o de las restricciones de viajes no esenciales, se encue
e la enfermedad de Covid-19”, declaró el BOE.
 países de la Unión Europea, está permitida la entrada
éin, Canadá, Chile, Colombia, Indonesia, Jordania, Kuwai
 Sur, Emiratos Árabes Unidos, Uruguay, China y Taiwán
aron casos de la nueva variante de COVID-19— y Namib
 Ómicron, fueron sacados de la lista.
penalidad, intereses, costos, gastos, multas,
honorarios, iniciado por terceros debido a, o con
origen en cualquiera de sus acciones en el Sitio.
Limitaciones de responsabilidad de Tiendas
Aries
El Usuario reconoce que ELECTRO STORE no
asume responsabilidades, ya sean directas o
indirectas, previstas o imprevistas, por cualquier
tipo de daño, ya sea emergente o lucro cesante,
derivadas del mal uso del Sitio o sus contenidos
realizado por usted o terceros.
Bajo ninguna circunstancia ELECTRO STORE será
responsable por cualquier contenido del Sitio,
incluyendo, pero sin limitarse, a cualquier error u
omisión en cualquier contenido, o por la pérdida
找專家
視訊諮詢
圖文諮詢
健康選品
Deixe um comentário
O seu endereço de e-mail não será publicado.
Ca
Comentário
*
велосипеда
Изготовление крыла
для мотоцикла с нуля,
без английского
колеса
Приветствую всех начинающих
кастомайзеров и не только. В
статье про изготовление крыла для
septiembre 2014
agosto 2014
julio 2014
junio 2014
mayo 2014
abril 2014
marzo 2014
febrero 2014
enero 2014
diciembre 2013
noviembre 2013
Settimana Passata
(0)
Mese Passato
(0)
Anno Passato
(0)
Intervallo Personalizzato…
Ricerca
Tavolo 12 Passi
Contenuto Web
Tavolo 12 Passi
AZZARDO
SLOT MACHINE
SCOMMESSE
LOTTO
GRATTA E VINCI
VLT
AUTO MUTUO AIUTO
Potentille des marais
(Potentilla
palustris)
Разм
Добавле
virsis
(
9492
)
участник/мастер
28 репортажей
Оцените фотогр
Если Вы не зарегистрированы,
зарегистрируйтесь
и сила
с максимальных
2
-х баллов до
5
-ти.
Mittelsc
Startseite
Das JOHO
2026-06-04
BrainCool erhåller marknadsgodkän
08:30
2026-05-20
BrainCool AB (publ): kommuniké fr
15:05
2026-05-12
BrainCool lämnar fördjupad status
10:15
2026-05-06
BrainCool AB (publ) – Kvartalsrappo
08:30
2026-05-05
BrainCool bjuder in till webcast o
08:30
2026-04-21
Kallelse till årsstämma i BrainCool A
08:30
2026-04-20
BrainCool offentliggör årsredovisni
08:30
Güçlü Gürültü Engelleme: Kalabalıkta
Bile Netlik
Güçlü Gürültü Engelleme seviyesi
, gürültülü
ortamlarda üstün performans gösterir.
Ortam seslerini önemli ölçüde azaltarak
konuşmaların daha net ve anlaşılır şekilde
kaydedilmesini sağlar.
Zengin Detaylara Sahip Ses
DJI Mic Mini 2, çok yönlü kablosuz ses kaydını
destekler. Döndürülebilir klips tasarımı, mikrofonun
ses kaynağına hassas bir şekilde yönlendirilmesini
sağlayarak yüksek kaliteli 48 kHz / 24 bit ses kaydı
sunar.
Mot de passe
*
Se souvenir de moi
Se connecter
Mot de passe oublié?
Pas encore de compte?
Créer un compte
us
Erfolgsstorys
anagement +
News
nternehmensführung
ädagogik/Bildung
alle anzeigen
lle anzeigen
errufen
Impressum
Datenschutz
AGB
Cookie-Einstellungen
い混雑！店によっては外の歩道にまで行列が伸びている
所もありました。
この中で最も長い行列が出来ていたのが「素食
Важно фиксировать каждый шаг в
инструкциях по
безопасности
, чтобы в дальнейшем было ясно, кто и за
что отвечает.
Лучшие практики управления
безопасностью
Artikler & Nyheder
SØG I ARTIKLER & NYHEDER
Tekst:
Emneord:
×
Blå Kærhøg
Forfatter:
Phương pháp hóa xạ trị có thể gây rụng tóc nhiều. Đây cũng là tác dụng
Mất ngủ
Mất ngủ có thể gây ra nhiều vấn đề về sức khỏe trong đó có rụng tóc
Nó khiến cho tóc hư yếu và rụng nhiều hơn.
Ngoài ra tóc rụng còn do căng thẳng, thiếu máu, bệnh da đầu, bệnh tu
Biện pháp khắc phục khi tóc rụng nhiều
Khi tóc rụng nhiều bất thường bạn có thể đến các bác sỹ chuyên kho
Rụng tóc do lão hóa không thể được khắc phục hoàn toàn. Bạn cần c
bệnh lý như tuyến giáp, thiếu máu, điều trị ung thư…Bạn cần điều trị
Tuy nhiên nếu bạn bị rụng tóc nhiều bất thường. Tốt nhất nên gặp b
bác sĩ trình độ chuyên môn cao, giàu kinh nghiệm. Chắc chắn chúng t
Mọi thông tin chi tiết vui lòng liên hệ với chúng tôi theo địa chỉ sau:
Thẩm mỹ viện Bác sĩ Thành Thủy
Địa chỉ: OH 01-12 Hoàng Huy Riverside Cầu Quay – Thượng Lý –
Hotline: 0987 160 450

EXERCISE INSTRUCTIONS:
Retype every line of the records above without changing a single character.

WORKED SOLUTION:
o de las restricciones de viajes no esenciales, se encue
e la enfermedad de Covid-19”, declaró el BOE.
 países de la Unión Europea, está permitida la entrada
éin, Canadá, Chile, Colombia, Indonesia, Jordania, Kuwai
 Sur, Emiratos Árabes Unidos, Uruguay, China y Taiwán
aron casos de la nueva variante de COVID-19— y Namib
 Ómicron, fueron sacados de la lista.
penalidad, intereses, costos, gastos, multas,
honorarios, iniciado por terceros debido a, o con
origen en cualquiera de sus acciones en el Sitio.
Limitaciones de responsabilidad de Tiendas
Aries
El Usuario reconoce que ELECTRO STORE no
asume responsabilidades, ya sean directas o
indirectas, previstas o imprevistas, por cualquier
tipo de daño, ya sea emergente o lucro cesante,
derivadas del mal uso del Sitio o sus contenidos
realizado por usted o terceros.
Bajo ninguna circunstancia ELECTRO STORE será
responsable por cualquier contenido del Sitio,
incluyendo, pero sin limitarse, a cualquier error u
omisión en cualquier contenido, o por la pérdida
找專家
視訊諮詢
圖文諮詢
健康選品
Deixe um comentário
O seu endereço de e-mail não será publicado.
Ca
Comentário
*
велосипеда
Изготовление крыла
для мотоцикла с нуля,
без английского
колеса
Приветствую всех начинающих
кастомайзеров и не только. В
статье про изготовление крыла для
septiembre 2014
agosto 2014
julio 2014
junio 2014
mayo 2014
abril 2014
marzo 2014
febrero 2014
enero 2014
diciembre 2013
noviembre 2013
Settimana Passata
(0)
Mese Passato
(0)
Anno Passato
(0)
Intervallo Personalizzato…
Ricerca
Tavolo 12 Passi
Contenuto Web
Tavolo 12 Passi
AZZARDO
SLOT MACHINE
SCOMMESSE
LOTTO
GRATTA E VINCI
VLT
AUTO MUTUO AIUTO
Potentille des marais
(Potentilla
palustris)
Разм
Добавле
virsis
(
9492
)
участник/мастер
28 репортажей
Оцените фотогр
Если Вы не зарегистрированы,
зарегистрируйтесь
и сила
с максимальных
2
-х баллов до
5
-ти.
Mittelsc
Startseite
Das JOHO
2026-06-04
BrainCool erhåller marknadsgodkän
08:30
2026-05-20
BrainCool AB (publ): kommuniké fr
15:05
2026-05-12
BrainCool lämnar fördjupad status
10:15
2026-05-06
BrainCool AB (publ) – Kvartalsrappo
08:30
2026-05-05
BrainCool bjuder in till webcast o
08:30
2026-04-21
Kallelse till årsstämma i BrainCool A
08:30
2026-04-20
BrainCool offentliggör årsredovisni
08:30
Güçlü Gürültü Engelleme: Kalabalıkta
Bile Netlik
Güçlü Gürültü Engelleme seviyesi
, gürültülü
ortamlarda üstün performans gösterir.
Ortam seslerini önemli ölçüde azaltarak
konuşmaların daha net ve anlaşılır şekilde
kaydedilmesini sağlar.
Zengin Detaylara Sahip Ses
DJI Mic Mini 2, çok yönlü kablosuz ses kaydını
destekler. Döndürülebilir klips tasarımı, mikrofonun
ses kaynağına hassas bir şekilde yönlendirilmesini
sağlayarak yüksek kaliteli 48 kHz / 24 bit ses kaydı
sunar.
Mot de passe
*
Se souvenir de moi
Se connecter
Mot de passe oublié?
Pas encore de compte?
Créer un compte
us
Erfolgsstorys
anagement +
News
nternehmensführung
ädagogik/Bildung
alle anzeigen
lle anzeigen
errufen
Impressum
Datenschutz
AGB
Cookie-Einstellungen
い混雑！店によっては外の歩道にまで行列が伸びている
所もありました。
この中で最も長い行列が出来ていたのが「素食
Важно фиксировать каждый шаг в
инструкциях по
безопасности
, чтобы в дальнейшем было ясно, кто и за
что отвечает.
Лучшие практики управления
безопасностью
Artikler & Nyheder
SØG I ARTIKLER & NYHEDER
Tekst:
Emneord:
×
Blå Kærhøg
Forfatter:
Phương pháp hóa xạ trị có thể gây rụng tóc nhiều. Đây cũng là tác dụng
Mất ngủ
Mất ngủ có thể gây ra nhiều vấn đề về sức khỏe trong đó có rụng tóc
Nó khiến cho tóc hư yếu và rụng nhiều hơn.
Ngoài ra tóc rụng còn do căng thẳng, thiếu máu, bệnh da đầu, bệnh tu
Biện pháp khắc phục khi tóc rụng nhiều
Khi tóc rụng nhiều bất thường bạn có thể đến các bác sỹ chuyên kho
Rụng tóc do lão hóa không thể được khắc phục hoàn toàn. Bạn cần c
bệnh lý như tuyến giáp, thiếu máu, điều trị ung thư…Bạn cần điều trị
Tuy nhiên nếu bạn bị rụng tóc nhiều bất thường. Tốt nhất nên gặp b
bác sĩ trình độ chuyên môn cao, giàu kinh nghiệm. Chắc chắn chúng t
Mọi thông tin chi tiết vui lòng liên hệ với chúng tôi theo địa chỉ sau:
Thẩm mỹ viện Bác sĩ Thành Thủy
Địa chỉ: OH 01-12 Hoàng Huy Riverside Cầu Quay – Thượng Lý –
Hotline: 0987 160 450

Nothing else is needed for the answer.